Ask HN: critique my blog? - alecbenzer

http://alecbenzer.com/<p>Been tweaking the design of my blog a bit lately. Anyone have any comments/suggestions? I'm principally a coder, so I'm a bit out of my element when it comes to design.<p>I'm looking for comments on the design, not the content, but feel free to comment on the latter as well, if you'd like.
======
przemoc
With simplistic design there isn't much that can be done wrong. This is a good
thing. But OTOH in such case it's also hard to provide universal tips as
tastes regarding minimalism and such are different across the globe. Therefore
you cannot please anyone, but aiming for majority is achievable.

IMO in design one of the most important things is keeping, what I call, the
C^3 rule. Design must be Clear, Consistent and Coherent. Creativity is not
obligatory, may improve user experience, but may also worsen it. Be careful.

Clear meant as easy to follow and understand but also as tidy.

Consistent meant as lacking any contradictions but also as thought-out well
enough to avoid any changes for longer period of time.

Coherent meant as expressing your product as unity, where all its parts
conform to the same rules and contribute to overall look'n'feel (hopefully in
a equal or similar manner) but also as suiting the content.

So let's check it.

C1. Approachable?

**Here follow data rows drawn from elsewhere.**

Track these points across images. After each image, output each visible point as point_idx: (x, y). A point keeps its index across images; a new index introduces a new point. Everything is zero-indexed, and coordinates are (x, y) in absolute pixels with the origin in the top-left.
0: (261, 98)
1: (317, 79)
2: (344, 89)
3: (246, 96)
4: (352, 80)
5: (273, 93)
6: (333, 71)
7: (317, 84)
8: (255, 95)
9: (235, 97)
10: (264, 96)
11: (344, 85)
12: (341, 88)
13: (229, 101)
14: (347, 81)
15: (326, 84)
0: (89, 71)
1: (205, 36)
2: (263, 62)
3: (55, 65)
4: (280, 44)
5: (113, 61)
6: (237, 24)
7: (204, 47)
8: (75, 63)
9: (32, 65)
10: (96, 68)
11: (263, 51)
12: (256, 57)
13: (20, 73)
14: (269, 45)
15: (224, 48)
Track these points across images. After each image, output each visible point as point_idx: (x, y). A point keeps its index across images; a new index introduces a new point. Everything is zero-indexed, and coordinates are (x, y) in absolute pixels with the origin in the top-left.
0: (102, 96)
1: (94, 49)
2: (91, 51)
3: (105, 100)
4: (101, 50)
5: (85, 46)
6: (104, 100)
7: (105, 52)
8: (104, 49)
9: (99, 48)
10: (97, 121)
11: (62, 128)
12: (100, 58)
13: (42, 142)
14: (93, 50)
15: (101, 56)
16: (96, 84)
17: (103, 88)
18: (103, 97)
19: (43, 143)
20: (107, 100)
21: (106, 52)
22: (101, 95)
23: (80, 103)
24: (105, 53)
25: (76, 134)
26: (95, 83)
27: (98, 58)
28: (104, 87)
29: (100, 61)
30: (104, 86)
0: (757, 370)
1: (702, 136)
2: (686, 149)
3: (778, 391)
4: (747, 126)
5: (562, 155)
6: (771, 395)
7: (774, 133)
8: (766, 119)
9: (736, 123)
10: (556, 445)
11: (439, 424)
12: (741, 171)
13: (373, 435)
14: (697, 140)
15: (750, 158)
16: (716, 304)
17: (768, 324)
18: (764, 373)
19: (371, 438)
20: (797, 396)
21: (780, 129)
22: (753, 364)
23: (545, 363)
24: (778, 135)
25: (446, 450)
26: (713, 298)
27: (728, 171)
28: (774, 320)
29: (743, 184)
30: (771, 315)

Yes. Neat? Yes.

C2. Lacks contradictions? No, see qxb comment [1]. Future-proof? It depends
[2].

C3. Cohesion? Yes with minor flaws [3]. Does look supports the text. Not
everywhere [4].

[1] Beside "posts" looking like a link, its placement is also untoward. Why?
Below "posts" there are dates. Are dates the most important parts of posts?
No. So you have to fix viewers focus to the correct column, placing "posts"
above titles.

[2] The question you have to answer is what you see in future in this blog.
Will be there any non-date related pages like, let's say, "projects" or
"photos". New sections in header will make it a bit heavier possibly even
dominating over your above name.

[3] Your name is written lower-case, but post titles, showing at the same
place (actually not exactly, which is another minor flaw) aren't lower-case.
There is also not enough room to breath below the post title. Another thing is
"me"+"faq" thing. "Me" links to about page and "faq" is actually about you
too. "cv" is again about you. And these links are too close of each other. To
deal with it you have several possible ways, e.g. 1) combining "me" with "faq"
(incorporating /faq page into /about), so you'll have "me" "cv" or "myself"
"résumé", 2) renaming these links to "who" "am" "I".

[4] Code snippets often does not fit in your text column, making it completely
unbalanced and awkward. Wrap them manually (e.g. make 60-chars line a rule).

------
qxb
I like it. I am a big fan of simple, straightforward webdesign that focuses on
content.

Without looking at your source code, my only quibble is: remove the
underlining from "posts". Everything else on the page that's underlined is a
link, and that isn't.

------
jbrennan
It looks nice and is easy to read. Do you plan on adding some kind of Atom/RSS
feed?